Some high school students in Saratoga, California used a keylogger to capture a teacher’s passwords (which were used later to steal English tests). The students are facing explusion, naturally. But, all serious punishing aside, I can’t help but feel a little jolly. The kids used technology in an innovative way…even if it was for the purposes of cheating. Speaking of which, when I taught Freshman English Composition at Washington State University, I caught half a dozen or so of my students plagiarizing (AKA cheating) over the semesters, and despite my efforts to give the students a big fat zero on the projects, the department wouldn’t back me up. Instead, the kids just got to write the papers over again for a new, penalty-free, grade. One kid even, for a short story assignment, copied the description from the back of a Dances with Wolves video, and tried to pass it off as original fiction. Come on kid, at least pick something a little less well-known. Anyway, I always felt it was bad form for an academic institution to have no penalty for cheating. What kind of work-ethic does that teach our new workforce?

My Library’s Blog

January 28, 2004 | Comment (1)

Months ago, I set up a Blogger blog for our Library…a place for patrons to go to stay up to date on what’s happening at the Library, best-selling books, websites, book clubs, blah, blah blah. I had tried several RSS feed-creators, none of which ever worked consistently. But now, Blogger offers free RSS-feeds for all their blogs, even the free ones!

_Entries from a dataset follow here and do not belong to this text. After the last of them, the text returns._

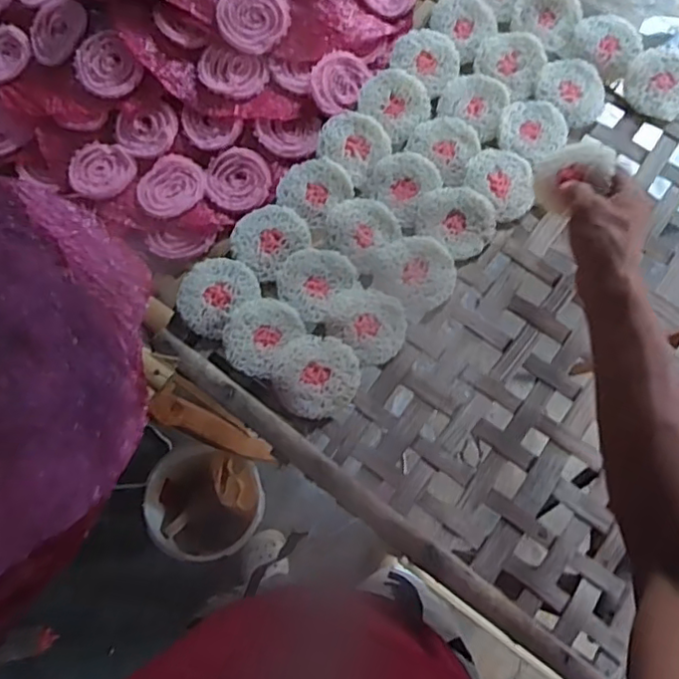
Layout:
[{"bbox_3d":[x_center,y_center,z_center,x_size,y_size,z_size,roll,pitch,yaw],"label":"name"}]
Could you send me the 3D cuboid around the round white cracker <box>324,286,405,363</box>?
[{"bbox_3d":[0.029,-0.017,0.591,0.074,0.016,0.067,40,78,12],"label":"round white cracker"}]

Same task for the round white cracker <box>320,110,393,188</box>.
[{"bbox_3d":[0.015,-0.203,0.637,0.068,0.011,0.068,1,86,-12],"label":"round white cracker"}]

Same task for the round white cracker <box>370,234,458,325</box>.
[{"bbox_3d":[0.077,-0.066,0.612,0.075,0.013,0.079,0,73,1],"label":"round white cracker"}]

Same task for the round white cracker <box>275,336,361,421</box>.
[{"bbox_3d":[-0.021,0.035,0.577,0.076,0.012,0.078,0,73,1],"label":"round white cracker"}]

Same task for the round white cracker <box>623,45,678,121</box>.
[{"bbox_3d":[0.350,-0.278,0.658,0.077,0.005,0.076,0,89,1],"label":"round white cracker"}]

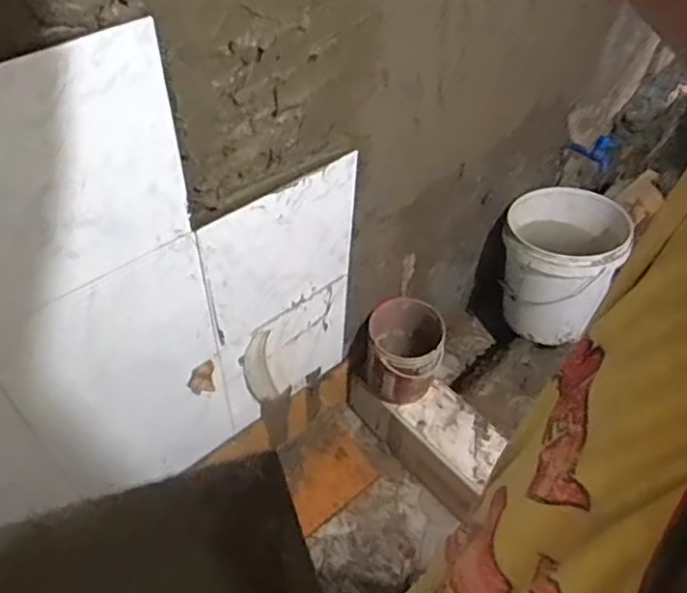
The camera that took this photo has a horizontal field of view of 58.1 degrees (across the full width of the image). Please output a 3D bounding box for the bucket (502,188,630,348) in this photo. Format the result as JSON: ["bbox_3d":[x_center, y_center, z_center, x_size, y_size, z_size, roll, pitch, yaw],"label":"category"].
[{"bbox_3d":[0.568,-0.094,1.668,0.288,0.316,0.288,1,50,-1],"label":"bucket"}]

And, hold onto your hats ladies and gentlemen, it actually works!

It’s about freaking time.

Oh my gosh…

January 28, 2004 | Comments (0)

Amazon’s actually making money! Amazon announced its first ever net profit for 2003 ($35.3 million). Good for them. After the hundreds of little brown boxes from them that show up at my door, it’s good to know that they’re finally making some money off of me.

Ben Cohen, of Ben & Jerry’s fame, has done a brilliant Flash video for TrueMajority, a political advocacy organization. It discusses the budget situation in terms of Oreo cookie stacks, and presents some very good arguments for shifting just a little money (only a few cookies) from our &$#*% military budget over to education, children’s healthcare, and alternative energy. Good job Ben. And your Cherry Garcia ain’t half bad either 😉

An LA judge ruled that part of the Patriot Act is unconstitutional. She ruled that “a provision in the law banning certain types of support for terrorist groups was so vague that it risked running afoul of the First Amendment.” I also agree with Karen Schneider, who disagrees with Jessamyn West, that this part of the law is applicable to libraries in that it deals with who you can talk to, and about what. More specifically, “expert advice or assistance” given to terrorist organizations is considered a violation of the law. The Humanitarian Law Project folks saw this law as preventing them from providing relief assistance to Kurdish refugees in Turkey. And the judge agreed. It’s a step in the right direction…

Jerry Bruckheimer has bought the movie rights to American McGee’s Oz, a game not even released yet (though highly anticipated by those of us who swooned over American McGee’s Alice). The new news is that Bruckheimer plans to turn the game into a complete trilogy of movies. Could be interesting…very interesting.

MyDoom is making its rounds. Friends & colleagues are getting bombarded with this at work and at home already, despite hefty security. Bad, nasty, oh so nasty….

Microsoft Toolbar

January 27, 2004 | Comments (0)

MSN has a toolbar. Kinda looks like Google’s toolbar. Go figure.

I, Robot

January 27, 2004 | Comments (0)

West Virginia University Library has a fairly content-rich Isaac Asimov site. Look at rare book images, cover art, and read about this pioneer in science fiction literature.